Complete the following
a) In the Carrier Air Wing post, which company published the 1999 Capcom collection for PCs?
b) Resume the Carrier Air Wing blog post, writing on from its final sentence.

Document text

>> START

Sunday, November 3, 2013

Arcade Weekend: Carrier Air Wing (1990)

Back when state-of-the-art video games were still something you had to go to an arcade to play, my brother and I and friends often visited the local amusement parlors on weekends.  I've been missing that lately, so consider this post a pilot for a new, potentially recurring feature here at Gaming After 40, in which I will fire up an old coin-op arcade game and spend a little time with it for discovery or nostalgia's sake.  (Excuse the aspect ratio of these screenshots, please, I'm playing on the living room TV and they're a bit stretched out.)


Carrier Air Wing was a sequel to Capcom's earlier scrolling shooter Area 88, a.k.a. U.N. Squadron, a more familiar name for most gamers thanks to an excellent port to Nintendo's 16-bit SNES console.  This very similar second game has remained fairly obscure -- even Capcom's Playstation 2 classics collections have ignored it, and the only reason I have a copy is because Hanaho Games published a Capcom collection for PCs back in 1999.  That package was supposed to include U.N. Squadron (the logo is still on the CD cover) but actually shipped with Carrier Air Wing, most likely due to lingering license issues with the original Japanese Area 88 manga -- the US release was renamed, but the licensed character designs were not reworked.

This infringement-free continuation gives us three new pilot heroes flying similar aircraft to those in the original game -- they have little in the way of personality, and only one unambiguous surname amongst them:




Carrier Air Wing isn't so much a sequel as more of the same, which may be why it never got a home release -- the SNES could certainly have handled the action,which ran on the same Capcom CPS-1 hardware as its predecessor, although (as with U.N. Squadron) the two-player mode would likely have been sacrificed.  But it's still fun, and fairly challenging if you can resist the urge to insert virtual coins, enabling anyone (like yours truly) to finish the game with a 500,000 point completion bonus, if nothing else.

Most levels feature simple but attractive background scenery -- the primary focus is on the incoming aircraft and ground forces, with some extended boss battles.  And the background music is generic, hard-driving action music, though it's a nice change from the moody atmospherics of modern, more cinematic games.  Something about jaunty, looping tunes still fits these kinds of games well, and I often lament the loss of this type of scoring in the more cinematic modern era.

>> END

Record extracts
>> START

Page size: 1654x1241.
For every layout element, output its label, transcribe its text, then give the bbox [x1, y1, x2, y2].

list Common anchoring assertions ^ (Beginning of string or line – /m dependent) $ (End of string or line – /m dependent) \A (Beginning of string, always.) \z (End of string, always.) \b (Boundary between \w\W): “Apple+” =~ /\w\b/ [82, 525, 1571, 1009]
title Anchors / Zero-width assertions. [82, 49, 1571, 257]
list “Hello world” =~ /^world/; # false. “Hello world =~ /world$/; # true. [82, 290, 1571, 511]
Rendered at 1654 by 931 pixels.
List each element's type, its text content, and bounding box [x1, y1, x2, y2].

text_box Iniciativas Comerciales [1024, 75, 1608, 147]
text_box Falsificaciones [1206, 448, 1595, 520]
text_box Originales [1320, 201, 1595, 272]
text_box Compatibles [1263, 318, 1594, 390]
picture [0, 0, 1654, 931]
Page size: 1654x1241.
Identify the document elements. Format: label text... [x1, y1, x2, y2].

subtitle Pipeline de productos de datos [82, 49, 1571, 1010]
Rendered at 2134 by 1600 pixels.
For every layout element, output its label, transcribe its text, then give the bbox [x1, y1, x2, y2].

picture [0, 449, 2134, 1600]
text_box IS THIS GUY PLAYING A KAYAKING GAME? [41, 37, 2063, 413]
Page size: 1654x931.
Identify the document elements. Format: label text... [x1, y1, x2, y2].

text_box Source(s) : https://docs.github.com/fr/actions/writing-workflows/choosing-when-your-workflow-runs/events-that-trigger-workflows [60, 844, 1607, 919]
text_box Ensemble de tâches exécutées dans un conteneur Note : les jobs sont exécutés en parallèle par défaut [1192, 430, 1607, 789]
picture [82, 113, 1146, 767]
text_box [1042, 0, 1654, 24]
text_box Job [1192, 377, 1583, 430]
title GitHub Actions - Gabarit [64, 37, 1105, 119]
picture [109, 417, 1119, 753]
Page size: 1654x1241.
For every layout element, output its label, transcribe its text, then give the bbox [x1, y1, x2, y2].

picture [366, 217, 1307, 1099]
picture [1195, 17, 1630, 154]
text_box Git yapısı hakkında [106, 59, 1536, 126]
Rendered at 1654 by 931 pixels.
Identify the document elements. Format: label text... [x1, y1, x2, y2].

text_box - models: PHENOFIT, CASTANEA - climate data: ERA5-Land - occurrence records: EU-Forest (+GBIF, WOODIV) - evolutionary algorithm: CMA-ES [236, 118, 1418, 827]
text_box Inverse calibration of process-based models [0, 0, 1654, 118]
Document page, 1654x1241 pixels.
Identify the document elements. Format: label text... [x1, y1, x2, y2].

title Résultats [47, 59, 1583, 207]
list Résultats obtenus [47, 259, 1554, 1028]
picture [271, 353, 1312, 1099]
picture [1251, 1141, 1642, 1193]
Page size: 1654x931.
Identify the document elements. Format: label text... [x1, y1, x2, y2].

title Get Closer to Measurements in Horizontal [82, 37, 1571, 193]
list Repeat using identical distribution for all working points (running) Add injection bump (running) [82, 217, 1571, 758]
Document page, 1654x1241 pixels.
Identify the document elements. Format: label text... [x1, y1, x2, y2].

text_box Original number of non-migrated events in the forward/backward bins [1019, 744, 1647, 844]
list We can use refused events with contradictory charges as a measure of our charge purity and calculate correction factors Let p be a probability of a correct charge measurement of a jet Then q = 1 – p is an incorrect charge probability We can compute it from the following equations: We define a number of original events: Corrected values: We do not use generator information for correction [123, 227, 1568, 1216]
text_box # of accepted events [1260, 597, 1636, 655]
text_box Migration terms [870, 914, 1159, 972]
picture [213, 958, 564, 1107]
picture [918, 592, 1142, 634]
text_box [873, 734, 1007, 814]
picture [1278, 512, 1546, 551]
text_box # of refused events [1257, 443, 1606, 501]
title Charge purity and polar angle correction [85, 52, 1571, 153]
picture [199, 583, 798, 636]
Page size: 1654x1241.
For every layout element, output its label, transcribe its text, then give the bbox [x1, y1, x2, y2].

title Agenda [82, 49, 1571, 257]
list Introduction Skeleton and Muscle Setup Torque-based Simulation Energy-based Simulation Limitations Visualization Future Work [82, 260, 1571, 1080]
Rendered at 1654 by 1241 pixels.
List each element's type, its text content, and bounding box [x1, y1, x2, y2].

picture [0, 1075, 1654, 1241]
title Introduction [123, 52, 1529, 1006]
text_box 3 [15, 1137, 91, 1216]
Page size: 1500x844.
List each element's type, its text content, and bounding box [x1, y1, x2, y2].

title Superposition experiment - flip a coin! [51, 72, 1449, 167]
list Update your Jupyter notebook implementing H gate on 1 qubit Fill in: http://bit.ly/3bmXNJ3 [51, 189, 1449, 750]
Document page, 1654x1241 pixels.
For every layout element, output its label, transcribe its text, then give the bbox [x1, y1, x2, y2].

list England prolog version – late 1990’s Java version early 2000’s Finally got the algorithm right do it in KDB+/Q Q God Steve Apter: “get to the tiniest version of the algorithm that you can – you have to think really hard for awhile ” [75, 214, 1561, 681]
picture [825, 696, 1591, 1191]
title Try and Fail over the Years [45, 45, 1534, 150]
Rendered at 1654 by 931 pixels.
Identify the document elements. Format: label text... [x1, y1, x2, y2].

>> END

Answers to the tasks
a) Hanaho Games

b)
What stands out most about this series two decades on is its relatively realistic approach, once you get past the overwrought storyline about a fictional war-mongering nation called Rabu which tries to conquer the world, starting by taking over the world-renowned manufacturing facilities of Japan.  The weaponry and bosses aren't exactly authentic military-issue hardware, and nothing in the real world maneuvers like these planes can, but the story stays grounded -- we don't discover an alien intelligence or fight any giant monsters, at least; all we're trying to do is take out Rabu's impressive array of hardware by going in with our nimble little planes (and infinite lives if we can stomach the token budget.)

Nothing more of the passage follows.